Р. В. Иванов-Разумник — «Скифы» предгрозные и грозовые.


1918 год. Наша служба в ТЕО — О. Д. Каменева — бесчисленные заседания и затеи, из которых ничего-то не вышло. И наша служба в ПТО — М. Ф. Андреева — ваш театр на Фонтанке, помните, вы прислали билеты на «б. Короля Лира» —


Комитет «Дома Литераторов» с А. Ф. Кони под глазом Н. А. Котляревского, обок с Н. М. Волковыским, — неизменные зайцы В. Б. Петрищева.

З. И. Гржебин — кум —

И через четырехлетие «Опыта» Алконост — С. М. Алянский, «волисполком обезьяний», мытарства и огорчения книжные, бесчисленные, как заседания, прошения Луначарскому, разрыв и мировая с Ионовым.


Помните, на Новый Год из Перми после долгого пропада появился влюбленный Слон Слонович (Юрий Верховский) — вот кому горе, как узнает! — ведь вы первый в «Вопр. Жиз.» отозвались на его стихи слоновьи, на «Зеленый сборник», в котором впервые выступил Слон с М. А. Кузминым и Вяч. Менжинским.

Помните, чуковские вечера в «Доме Искусств», чествование М. А. Кузмина, «музыканта обезьяньей великой и вольной палаты», и наш последний вечер в «Доме Литераторов» — я читал «Панельную сворь», а вы — стихи про «французский каблук», домой мы шли вместе — Серафима Павловна, Любовь Александровна и мы с вами — по пустынному Литейному зверски светила луна.


Февральские поминки Пушкина — это ваш апофеоз.


И опять весна — Алконост женился — растаял Невский, заволынил Остров, восстание Кронштадта, белые ночи —

Первый день Пасхи — 1 мая — первая весть о вашей боли.

И конец.

глаза ваши пойдут цветам,

кости — камню,

помыслы — ветру,

слово — человеческому сердцу.

*

Странные бывают люди — странными они родятся на свет.

ИСХОДНЫЕ ДАННЫЕ:

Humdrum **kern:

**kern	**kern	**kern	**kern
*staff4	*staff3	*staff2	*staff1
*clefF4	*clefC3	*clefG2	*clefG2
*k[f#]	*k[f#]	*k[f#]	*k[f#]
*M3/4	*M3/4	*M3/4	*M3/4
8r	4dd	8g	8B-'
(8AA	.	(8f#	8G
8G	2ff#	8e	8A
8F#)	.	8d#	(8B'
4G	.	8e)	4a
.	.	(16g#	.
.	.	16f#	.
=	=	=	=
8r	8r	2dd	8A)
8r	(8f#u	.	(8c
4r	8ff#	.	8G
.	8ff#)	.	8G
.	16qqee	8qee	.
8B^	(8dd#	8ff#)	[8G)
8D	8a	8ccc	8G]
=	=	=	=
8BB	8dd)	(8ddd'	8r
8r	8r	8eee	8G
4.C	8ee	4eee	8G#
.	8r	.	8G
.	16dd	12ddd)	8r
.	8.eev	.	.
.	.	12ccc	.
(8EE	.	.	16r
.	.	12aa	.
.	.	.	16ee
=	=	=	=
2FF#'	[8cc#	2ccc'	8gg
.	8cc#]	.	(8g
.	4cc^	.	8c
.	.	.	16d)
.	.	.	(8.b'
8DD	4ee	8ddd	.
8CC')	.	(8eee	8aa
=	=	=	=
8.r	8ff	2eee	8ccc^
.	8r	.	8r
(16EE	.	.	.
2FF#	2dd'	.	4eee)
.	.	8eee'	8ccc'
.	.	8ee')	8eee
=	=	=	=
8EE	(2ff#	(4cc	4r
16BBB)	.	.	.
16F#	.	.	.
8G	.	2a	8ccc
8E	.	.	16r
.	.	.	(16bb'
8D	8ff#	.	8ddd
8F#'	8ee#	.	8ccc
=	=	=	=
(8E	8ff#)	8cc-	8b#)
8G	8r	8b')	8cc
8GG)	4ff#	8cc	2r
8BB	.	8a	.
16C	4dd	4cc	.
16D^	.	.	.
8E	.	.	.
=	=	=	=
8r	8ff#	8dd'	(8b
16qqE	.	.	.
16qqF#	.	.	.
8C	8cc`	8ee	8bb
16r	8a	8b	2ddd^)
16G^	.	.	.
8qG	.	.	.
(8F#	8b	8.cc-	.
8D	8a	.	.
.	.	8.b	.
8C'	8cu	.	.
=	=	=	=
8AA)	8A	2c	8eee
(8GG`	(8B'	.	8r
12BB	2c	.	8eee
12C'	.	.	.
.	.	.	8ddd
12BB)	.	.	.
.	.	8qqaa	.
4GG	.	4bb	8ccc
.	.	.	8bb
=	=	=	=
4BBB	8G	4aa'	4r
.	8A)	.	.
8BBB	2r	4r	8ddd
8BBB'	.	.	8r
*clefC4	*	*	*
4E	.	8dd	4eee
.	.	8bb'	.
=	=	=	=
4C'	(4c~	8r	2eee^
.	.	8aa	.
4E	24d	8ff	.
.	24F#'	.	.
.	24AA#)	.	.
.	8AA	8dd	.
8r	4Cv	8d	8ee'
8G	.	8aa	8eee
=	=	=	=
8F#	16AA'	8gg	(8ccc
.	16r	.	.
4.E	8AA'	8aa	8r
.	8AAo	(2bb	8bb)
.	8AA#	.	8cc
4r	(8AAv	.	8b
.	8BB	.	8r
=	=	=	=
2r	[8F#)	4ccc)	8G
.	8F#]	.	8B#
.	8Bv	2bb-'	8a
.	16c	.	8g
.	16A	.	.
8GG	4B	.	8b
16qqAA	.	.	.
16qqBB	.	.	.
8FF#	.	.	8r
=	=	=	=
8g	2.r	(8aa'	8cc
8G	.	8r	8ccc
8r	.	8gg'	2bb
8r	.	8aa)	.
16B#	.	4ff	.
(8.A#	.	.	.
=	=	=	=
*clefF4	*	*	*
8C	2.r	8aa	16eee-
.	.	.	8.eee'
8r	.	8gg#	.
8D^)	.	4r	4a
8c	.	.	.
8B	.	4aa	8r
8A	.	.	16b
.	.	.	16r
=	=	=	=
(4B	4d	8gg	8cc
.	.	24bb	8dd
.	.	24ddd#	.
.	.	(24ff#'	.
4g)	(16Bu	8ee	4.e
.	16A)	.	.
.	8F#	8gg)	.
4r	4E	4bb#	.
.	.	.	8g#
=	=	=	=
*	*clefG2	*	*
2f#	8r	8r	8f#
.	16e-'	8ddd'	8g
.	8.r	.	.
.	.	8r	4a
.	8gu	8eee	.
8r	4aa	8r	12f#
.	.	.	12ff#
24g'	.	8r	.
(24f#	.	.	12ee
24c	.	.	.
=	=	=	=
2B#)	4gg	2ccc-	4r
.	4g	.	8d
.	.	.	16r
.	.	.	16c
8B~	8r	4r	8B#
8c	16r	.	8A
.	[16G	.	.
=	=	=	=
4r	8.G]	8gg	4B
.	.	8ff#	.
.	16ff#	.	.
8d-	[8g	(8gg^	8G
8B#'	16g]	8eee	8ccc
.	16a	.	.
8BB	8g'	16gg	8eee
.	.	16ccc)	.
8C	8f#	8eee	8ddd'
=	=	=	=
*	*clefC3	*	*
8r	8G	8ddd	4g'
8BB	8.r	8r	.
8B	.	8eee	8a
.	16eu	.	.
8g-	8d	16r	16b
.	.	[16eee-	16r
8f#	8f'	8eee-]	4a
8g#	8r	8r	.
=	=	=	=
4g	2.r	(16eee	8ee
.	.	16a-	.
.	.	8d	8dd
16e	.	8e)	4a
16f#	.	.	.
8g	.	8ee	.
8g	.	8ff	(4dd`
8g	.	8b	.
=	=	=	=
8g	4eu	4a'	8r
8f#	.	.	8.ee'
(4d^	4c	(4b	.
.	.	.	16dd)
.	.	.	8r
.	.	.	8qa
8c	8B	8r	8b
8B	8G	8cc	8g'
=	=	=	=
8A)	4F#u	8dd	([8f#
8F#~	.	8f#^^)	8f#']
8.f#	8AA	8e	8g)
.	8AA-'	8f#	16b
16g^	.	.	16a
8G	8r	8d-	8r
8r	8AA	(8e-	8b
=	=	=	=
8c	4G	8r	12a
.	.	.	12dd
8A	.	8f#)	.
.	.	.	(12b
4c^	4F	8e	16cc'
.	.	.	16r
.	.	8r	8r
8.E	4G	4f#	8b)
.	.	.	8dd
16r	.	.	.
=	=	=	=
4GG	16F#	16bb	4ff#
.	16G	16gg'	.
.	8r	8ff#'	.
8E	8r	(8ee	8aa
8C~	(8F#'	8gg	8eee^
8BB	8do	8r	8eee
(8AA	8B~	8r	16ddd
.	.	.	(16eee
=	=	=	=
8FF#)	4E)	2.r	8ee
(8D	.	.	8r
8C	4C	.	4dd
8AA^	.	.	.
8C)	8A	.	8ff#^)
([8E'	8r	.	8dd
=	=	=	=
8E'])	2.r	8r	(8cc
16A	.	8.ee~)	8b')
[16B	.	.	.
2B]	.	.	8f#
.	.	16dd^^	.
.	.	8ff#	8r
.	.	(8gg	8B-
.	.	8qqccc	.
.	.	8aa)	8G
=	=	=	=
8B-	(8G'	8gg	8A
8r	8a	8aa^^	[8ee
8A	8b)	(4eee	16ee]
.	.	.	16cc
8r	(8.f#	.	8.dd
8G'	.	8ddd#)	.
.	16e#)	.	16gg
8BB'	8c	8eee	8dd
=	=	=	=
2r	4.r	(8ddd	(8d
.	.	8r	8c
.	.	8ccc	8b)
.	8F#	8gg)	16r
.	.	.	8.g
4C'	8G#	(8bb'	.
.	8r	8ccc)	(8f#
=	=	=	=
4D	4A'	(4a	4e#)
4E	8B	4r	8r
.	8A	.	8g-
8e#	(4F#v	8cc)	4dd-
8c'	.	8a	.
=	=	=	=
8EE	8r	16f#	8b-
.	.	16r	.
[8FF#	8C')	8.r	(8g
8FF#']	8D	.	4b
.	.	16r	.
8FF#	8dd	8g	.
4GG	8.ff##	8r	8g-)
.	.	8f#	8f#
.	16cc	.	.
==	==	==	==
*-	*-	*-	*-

ЦЕЛЬ ЗАДАНИЯ A:
Проверьте, согласуются ли с текстом три утверждения, и на каждое ответьте «да» или «нет», приведя решающие слова текста в точной цитате. (i) На Новый год из Перми появился Юрий Верховский. (ii) «Панельную сворь» на последнем вечере в «Доме Литераторов» читал тот, к кому обращён текст. (iii) Первый день Пасхи пришёлся на 1 мая.
ЦЕЛЬ ЗАДАНИЯ B:
Обновите в тексте фрагмент, который начинается словами "Помните, чуковские вечера" и заканчивается словами "зверски светила луна.", и замените в нём "Литейному" на "Невскому".

ПОЛНОЕ РЕШЕНИЕ A:
(i) Да: «на Новый Год из Перми после долгого пропада появился влюбленный Слон Слонович (Юрий Верховский)».
(ii) Нет: «я читал «Панельную сворь», а вы — стихи про «французский каблук»».
(iii) Да: «Первый день Пасхи — 1 мая».

ПОЛНОЕ РЕШЕНИЕ B:
Помните, чуковские вечера в «Доме Искусств», чествование М. А. Кузмина, «музыканта обезьяньей великой и вольной палаты», и наш последний вечер в «Доме Литераторов» — я читал «Панельную сворь», а вы — стихи про «французский каблук», домой мы шли вместе — Серафима Павловна, Любовь Александровна и мы с вами — по пустынному Невскому зверски светила луна.